What you are asked to do —
The expected answer is a single number, namely how many lines in the data below hold the word "font".

Stored data —
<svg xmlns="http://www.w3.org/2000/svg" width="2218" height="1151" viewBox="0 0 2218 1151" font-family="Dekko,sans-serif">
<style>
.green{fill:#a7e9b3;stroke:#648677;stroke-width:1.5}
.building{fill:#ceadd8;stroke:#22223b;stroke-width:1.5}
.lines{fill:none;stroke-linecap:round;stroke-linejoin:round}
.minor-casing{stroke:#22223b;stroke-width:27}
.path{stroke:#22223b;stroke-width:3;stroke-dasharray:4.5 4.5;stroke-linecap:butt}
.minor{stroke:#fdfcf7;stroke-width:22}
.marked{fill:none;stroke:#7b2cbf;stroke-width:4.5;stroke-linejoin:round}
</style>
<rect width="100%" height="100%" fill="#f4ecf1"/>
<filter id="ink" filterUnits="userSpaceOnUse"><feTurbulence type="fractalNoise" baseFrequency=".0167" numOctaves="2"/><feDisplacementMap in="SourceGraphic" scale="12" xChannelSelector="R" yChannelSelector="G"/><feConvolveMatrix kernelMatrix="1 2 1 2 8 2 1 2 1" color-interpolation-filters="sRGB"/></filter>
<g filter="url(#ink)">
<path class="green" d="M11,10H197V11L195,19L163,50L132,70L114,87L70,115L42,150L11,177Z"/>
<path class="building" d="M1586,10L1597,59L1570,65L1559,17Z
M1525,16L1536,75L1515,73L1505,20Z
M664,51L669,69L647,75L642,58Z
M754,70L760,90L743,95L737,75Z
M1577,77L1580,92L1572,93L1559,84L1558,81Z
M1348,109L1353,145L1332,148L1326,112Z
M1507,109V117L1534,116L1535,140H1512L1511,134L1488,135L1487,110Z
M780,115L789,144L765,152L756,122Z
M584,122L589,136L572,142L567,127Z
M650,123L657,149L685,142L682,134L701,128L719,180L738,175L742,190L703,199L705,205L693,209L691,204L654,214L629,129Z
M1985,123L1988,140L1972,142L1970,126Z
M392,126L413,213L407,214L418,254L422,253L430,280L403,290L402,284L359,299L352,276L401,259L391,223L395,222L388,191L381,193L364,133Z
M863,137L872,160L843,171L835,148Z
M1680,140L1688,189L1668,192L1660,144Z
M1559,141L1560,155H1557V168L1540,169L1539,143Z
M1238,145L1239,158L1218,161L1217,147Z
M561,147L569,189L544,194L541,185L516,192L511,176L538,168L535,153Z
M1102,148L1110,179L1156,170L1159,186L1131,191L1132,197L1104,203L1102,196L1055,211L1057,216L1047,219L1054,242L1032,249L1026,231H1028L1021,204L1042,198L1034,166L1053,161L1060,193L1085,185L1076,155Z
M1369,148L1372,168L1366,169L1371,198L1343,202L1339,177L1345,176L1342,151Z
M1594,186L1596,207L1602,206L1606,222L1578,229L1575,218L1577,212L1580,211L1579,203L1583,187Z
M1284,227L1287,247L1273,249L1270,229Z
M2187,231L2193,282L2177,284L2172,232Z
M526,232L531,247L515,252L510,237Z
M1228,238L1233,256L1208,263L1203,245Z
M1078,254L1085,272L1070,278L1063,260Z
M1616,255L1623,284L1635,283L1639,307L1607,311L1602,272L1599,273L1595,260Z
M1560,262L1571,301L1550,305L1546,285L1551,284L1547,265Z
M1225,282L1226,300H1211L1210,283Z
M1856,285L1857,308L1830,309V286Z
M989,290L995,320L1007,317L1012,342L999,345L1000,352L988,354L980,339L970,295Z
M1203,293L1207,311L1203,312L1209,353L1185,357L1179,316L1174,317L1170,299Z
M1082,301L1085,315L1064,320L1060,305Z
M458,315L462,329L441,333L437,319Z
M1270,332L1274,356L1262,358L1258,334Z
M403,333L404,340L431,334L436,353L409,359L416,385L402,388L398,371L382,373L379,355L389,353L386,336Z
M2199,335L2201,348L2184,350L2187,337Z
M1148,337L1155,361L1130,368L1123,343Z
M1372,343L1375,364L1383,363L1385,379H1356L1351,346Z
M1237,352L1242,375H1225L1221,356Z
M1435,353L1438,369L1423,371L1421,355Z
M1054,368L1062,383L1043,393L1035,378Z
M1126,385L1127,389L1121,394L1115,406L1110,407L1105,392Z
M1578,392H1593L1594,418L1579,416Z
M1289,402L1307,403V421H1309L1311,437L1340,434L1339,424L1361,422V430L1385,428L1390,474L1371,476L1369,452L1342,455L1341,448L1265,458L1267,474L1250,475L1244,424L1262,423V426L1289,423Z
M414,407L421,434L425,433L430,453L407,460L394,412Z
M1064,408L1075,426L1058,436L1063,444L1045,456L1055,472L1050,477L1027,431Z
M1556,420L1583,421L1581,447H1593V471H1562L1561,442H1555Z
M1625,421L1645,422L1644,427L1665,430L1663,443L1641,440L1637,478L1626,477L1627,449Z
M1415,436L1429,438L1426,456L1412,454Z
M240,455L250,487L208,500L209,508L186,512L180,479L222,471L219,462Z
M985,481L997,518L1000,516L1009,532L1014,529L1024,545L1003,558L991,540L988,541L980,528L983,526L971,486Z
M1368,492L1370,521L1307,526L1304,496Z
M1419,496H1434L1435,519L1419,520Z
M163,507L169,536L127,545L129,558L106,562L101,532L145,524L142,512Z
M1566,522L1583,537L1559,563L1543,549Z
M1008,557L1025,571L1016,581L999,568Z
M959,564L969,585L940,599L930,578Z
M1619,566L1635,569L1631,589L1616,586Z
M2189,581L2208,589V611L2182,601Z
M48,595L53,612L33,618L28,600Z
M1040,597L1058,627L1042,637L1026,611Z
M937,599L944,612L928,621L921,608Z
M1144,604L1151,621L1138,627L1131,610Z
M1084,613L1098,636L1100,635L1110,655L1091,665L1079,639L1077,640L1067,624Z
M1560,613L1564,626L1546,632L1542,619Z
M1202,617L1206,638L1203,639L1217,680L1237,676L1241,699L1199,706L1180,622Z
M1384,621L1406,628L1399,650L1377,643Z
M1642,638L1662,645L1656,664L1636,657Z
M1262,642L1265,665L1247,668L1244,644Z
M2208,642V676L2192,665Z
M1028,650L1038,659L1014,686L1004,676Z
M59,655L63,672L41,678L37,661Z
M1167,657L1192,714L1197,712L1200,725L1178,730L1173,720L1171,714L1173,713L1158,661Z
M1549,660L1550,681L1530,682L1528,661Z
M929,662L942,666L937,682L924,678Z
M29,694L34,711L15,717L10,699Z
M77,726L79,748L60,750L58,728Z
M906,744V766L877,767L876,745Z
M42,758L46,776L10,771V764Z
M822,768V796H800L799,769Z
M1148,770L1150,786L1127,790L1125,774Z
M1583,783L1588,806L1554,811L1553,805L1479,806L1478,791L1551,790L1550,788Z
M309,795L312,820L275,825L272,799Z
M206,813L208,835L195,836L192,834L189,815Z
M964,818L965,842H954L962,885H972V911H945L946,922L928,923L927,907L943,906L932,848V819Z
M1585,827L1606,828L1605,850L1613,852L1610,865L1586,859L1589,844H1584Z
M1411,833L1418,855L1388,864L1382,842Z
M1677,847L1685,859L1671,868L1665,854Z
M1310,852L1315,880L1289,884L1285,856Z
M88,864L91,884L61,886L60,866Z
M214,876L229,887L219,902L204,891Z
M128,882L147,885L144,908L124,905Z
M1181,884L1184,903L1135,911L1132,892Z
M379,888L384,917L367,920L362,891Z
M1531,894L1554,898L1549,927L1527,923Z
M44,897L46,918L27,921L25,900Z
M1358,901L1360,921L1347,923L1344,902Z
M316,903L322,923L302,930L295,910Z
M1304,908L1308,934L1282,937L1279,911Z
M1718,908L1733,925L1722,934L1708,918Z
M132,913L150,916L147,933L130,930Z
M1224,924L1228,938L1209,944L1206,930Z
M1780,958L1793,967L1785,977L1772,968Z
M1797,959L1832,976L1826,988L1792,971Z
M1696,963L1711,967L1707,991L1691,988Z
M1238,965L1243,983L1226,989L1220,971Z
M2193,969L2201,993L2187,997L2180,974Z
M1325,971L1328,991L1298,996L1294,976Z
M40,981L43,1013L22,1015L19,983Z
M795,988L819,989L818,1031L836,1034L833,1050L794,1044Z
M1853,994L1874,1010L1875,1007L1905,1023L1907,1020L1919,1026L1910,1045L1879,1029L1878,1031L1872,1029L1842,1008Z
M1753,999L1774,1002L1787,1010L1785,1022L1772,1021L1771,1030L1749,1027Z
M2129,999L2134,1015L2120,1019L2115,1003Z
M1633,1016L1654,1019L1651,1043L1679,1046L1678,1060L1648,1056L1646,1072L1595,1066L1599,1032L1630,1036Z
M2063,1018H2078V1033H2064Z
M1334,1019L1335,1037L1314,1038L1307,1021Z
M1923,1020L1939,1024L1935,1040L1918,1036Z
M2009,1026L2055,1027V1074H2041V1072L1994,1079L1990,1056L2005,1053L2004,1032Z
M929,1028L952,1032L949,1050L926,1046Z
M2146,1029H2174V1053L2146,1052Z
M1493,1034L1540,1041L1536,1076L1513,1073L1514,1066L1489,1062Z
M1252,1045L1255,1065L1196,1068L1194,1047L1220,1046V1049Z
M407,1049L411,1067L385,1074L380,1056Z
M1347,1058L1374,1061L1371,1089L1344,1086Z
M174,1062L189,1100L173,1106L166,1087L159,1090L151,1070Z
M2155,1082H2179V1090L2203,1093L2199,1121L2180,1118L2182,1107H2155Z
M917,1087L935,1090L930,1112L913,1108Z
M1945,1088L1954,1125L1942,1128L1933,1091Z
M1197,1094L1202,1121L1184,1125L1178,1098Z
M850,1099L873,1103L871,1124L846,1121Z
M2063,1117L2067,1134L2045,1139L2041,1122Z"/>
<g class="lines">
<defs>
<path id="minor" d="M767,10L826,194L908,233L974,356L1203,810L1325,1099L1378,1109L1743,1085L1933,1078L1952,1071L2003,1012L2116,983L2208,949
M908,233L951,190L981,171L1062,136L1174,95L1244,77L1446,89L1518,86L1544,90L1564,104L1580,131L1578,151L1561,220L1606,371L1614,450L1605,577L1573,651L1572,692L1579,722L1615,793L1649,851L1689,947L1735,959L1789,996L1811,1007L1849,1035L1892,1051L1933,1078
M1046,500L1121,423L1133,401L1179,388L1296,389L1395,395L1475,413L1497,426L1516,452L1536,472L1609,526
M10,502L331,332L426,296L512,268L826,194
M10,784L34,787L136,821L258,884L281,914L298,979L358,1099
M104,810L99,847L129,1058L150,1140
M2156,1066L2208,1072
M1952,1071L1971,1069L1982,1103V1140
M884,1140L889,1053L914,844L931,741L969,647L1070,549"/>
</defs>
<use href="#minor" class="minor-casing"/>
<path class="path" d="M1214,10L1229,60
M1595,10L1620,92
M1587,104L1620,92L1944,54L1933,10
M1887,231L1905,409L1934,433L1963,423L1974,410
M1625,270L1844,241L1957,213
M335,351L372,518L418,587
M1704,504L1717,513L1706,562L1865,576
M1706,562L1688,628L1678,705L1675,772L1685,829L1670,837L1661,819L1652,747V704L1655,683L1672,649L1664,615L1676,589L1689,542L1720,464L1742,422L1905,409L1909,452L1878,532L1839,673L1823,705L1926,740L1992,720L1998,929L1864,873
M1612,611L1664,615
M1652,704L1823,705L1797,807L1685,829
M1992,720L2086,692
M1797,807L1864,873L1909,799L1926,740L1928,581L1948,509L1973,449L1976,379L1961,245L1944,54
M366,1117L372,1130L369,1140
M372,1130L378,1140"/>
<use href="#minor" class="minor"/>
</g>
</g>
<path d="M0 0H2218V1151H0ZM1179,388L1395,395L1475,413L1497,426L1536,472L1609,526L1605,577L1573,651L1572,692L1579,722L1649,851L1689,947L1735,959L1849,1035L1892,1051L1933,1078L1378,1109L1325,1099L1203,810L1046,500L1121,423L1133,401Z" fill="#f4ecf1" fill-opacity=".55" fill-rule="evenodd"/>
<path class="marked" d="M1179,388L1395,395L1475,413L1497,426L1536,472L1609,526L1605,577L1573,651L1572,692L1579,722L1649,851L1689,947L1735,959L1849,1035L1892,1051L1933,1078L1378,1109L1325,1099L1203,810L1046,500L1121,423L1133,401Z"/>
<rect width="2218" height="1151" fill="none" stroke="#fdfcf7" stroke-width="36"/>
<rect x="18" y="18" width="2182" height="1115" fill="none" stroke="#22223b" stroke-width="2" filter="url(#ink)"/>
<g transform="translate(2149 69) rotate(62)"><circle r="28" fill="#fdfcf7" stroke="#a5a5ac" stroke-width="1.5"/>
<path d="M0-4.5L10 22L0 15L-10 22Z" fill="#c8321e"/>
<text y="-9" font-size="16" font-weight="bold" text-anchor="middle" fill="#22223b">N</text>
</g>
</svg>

Solution to this problem —
2